ELi has learned East Lansing Public Library Director Kristin Shelley and Assistant Director Brice Bush have both submitted resignations to the City of East Lansing. These departures were confirmed in a brief phone call with ELPL Trustee Amy Zaagman and add to the wave of leadership resignations in the city
Late this week, the ELPL Board of Trustees announced a special meeting for Monday, June 26, without a posted agenda. Zaagman said interim library leadership would be discussed at Monday’s meeting and confirmed Shelley’s date of departure is July 7 and Bush’s is July 5.
Shelley shared her future plans in a public Facebook post dated June 15.
“I will begin as the new director of the Hussey-Mayfield Memorial Public Library in Zionsville, Indiana on July 31,” she wrote. “I am thrilled to be working with the staff and the board to open a new branch and to expand the library system. I love building projects and expanding library services. This move also takes me closer to family, which means the world to me.”
She went on to thank those she worked with in East Lansing while sharing accomplishments from her tenure.
“You welcomed this outsider, who moved here from Columbus, Ohio, with open arms,” Shelley wrote. “I have had and continue to have good working relationships with city leadership. From [City Manager] Ted Staton to George Lahanas to Randy Talifarro, many councilmembers and colleagues, I have had tremendous support professionally and personally.”
Shelley, who began her tenure as director in 2011, named among her accomplishments “the library renovation; two millage campaigns (the last one in Nov. 2022 passed with nearly 85% approval); thought-provoking, diverse programs; hosting East Lansing Welcomes the World; adding self-checkout; the expansion of digital resources and platforms; the addition of the Library on the Go; the creation of the Maker Studios; collaborations with area schools, business, organizations and MSU; hosting the One Book, One Community author receptions and moderating the discussions with Supreme Court Justice Sonia Sotomayor and Matthew Desmond; navigating through the COVID-19 pandemic; going fine-free; the addition of 24/7 lockers; the addition of a mural and banners on the exterior of the building; new sidewalks; a new HVAC system; a healthy fund balance; and so much more.”
When asked for Bush’s reason for stepping down, Zaagman declined to comment.
ELi has reached out to Bush, ELPL Trustee President Polly Synk, and representatives of the union of non-supervisory workers of the ELPL for comment. (Contract negotiations are currently ongoing.) If received, this article will be updated.
The last six months of Shelley’s tenure have seen unusually high levels of controversy.
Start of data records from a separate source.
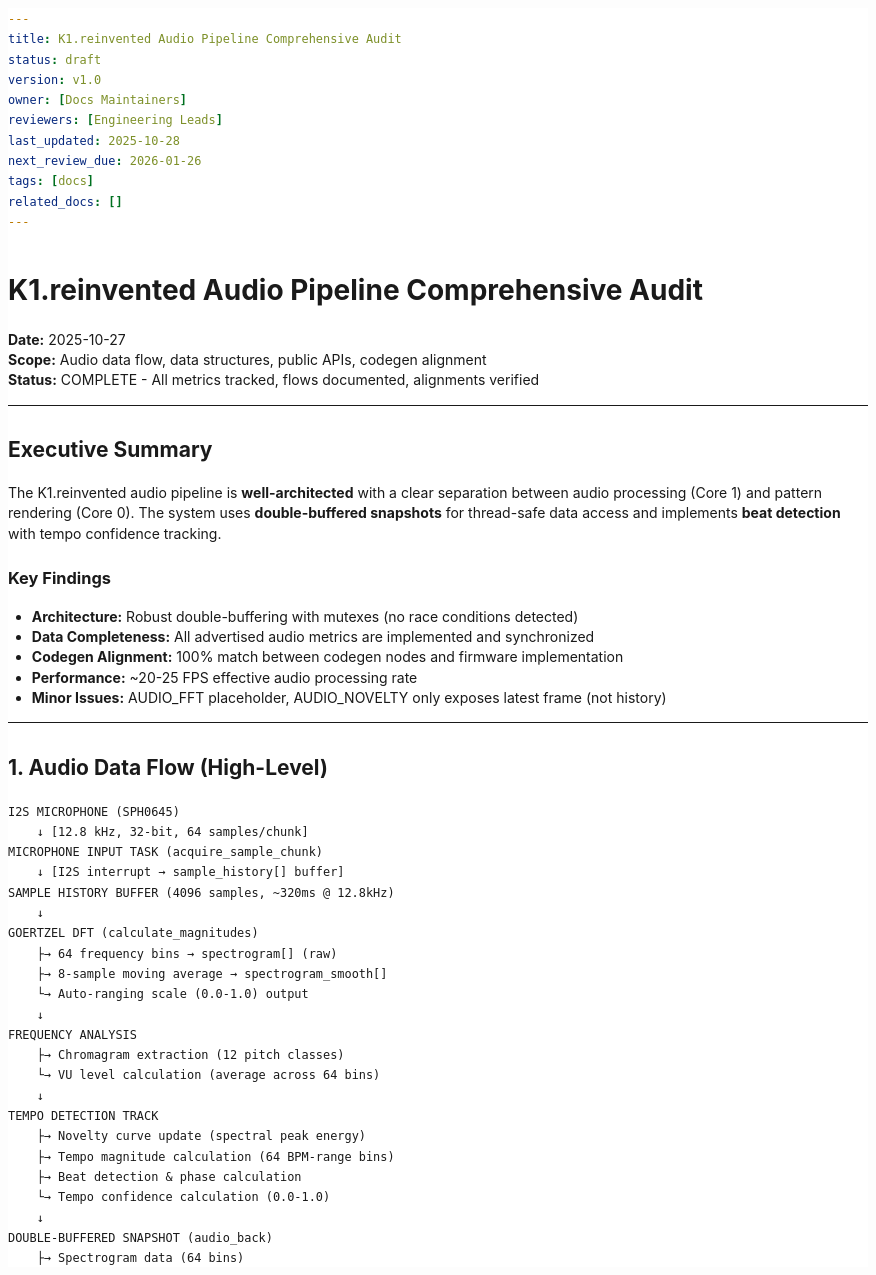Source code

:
 ```yaml
---
title: K1.reinvented Audio Pipeline Comprehensive Audit
status: draft
version: v1.0
owner: [Docs Maintainers]
reviewers: [Engineering Leads]
last_updated: 2025-10-28
next_review_due: 2026-01-26
tags: [docs]
related_docs: []
---
```

# K1.reinvented Audio Pipeline Comprehensive Audit

**Date:** 2025-10-27  
**Scope:** Audio data flow, data structures, public APIs, codegen alignment  
**Status:** COMPLETE - All metrics tracked, flows documented, alignments verified  

---

## Executive Summary

The K1.reinvented audio pipeline is **well-architected** with a clear separation between audio processing (Core 1) and pattern rendering (Core 0). The system uses **double-buffered snapshots** for thread-safe data access and implements **beat detection** with tempo confidence tracking.

### Key Findings
- **Architecture:** Robust double-buffering with mutexes (no race conditions detected)
- **Data Completeness:** All advertised audio metrics are implemented and synchronized
- **Codegen Alignment:** 100% match between codegen nodes and firmware implementation
- **Performance:** ~20-25 FPS effective audio processing rate
- **Minor Issues:** AUDIO_FFT placeholder, AUDIO_NOVELTY only exposes latest frame (not history)

---

## 1. Audio Data Flow (High-Level)

```
I2S MICROPHONE (SPH0645)
    ↓ [12.8 kHz, 32-bit, 64 samples/chunk]
MICROPHONE INPUT TASK (acquire_sample_chunk)
    ↓ [I2S interrupt → sample_history[] buffer]
SAMPLE HISTORY BUFFER (4096 samples, ~320ms @ 12.8kHz)
    ↓
GOERTZEL DFT (calculate_magnitudes)
    ├→ 64 frequency bins → spectrogram[] (raw)
    ├→ 8-sample moving average → spectrogram_smooth[]
    └→ Auto-ranging scale (0.0-1.0) output
    ↓
FREQUENCY ANALYSIS
    ├→ Chromagram extraction (12 pitch classes)
    └→ VU level calculation (average across 64 bins)
    ↓
TEMPO DETECTION TRACK
    ├→ Novelty curve update (spectral peak energy)
    ├→ Tempo magnitude calculation (64 BPM-range bins)
    ├→ Beat detection & phase calculation
    └→ Tempo confidence calculation (0.0-1.0)
    ↓
DOUBLE-BUFFERED SNAPSHOT (audio_back)
    ├→ Spectrogram data (64 bins)
```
In January, Shelley called the police on a Black teen whom she wrongfully accused of causing damage in the library bathroom, leading to an East Lansing Human Rights Commission civil rights complaint against her from the teen’s mother. Shelley also faced intense questioning from ELPL trustees concerning available financial accounts of which at least some board members weren’t made aware.
The City of East Lansing has been struggling with the loss of directors and assistant directors of many departments in a steady wave of resignations since late last year. Departments impacted include Public Works, the City Clerk’s office, Finance, Human Resources, Planning and Development, Communications, Parks & Rec, the Police Department and now the library.
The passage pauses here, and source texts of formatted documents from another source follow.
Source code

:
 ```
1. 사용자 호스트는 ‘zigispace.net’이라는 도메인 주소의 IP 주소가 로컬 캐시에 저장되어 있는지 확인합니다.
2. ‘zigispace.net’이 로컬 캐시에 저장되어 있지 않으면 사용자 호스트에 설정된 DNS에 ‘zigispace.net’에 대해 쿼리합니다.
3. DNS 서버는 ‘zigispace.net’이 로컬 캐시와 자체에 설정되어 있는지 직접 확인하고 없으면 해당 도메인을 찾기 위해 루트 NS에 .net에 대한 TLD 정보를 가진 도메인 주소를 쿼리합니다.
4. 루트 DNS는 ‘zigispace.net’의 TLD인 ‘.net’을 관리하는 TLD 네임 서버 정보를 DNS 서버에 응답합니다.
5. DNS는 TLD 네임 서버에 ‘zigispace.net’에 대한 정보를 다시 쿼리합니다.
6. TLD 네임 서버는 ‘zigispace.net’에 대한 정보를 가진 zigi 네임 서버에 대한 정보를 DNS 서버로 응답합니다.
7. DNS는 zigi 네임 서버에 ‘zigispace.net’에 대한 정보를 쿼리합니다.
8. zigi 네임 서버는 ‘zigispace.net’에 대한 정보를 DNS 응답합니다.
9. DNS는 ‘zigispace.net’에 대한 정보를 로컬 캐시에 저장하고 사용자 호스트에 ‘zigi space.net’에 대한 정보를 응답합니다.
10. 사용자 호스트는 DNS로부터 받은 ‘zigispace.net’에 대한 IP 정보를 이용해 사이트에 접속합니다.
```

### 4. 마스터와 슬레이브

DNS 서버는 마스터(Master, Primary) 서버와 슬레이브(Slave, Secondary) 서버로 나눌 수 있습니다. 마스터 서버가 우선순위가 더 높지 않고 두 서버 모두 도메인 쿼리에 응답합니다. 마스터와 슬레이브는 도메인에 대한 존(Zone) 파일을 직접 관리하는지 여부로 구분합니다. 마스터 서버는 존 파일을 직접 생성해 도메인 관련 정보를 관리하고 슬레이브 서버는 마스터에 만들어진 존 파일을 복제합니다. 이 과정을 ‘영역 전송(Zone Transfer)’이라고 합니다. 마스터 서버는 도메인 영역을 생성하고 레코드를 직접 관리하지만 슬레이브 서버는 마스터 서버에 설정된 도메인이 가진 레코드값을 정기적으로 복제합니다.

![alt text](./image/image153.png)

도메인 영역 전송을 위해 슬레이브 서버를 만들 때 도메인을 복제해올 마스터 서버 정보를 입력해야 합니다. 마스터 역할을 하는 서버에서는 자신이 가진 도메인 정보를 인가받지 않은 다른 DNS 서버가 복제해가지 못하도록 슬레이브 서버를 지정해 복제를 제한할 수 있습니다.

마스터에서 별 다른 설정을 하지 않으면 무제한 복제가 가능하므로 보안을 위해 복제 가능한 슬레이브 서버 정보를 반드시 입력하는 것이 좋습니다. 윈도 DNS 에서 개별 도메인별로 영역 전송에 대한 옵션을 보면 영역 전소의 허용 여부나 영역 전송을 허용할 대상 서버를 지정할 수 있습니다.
Update, 7:45 p.m.: The union provided the following statement: “We are deeply committed to the library and its service to our community. To that end, we formed our union to build better conditions for library workers, and to have a say in the direction of the library. Because of our efforts, we are happy to report that we are wrapping up a contract that includes noteworthy increases to library worker pay, especially for those at the bottom. We remain committed to building a strong library together with the community. We look forward to collaborating with anyone who shares our vision of a community oriented library staffed by justly compensated, fairly treated, and respected library workers.”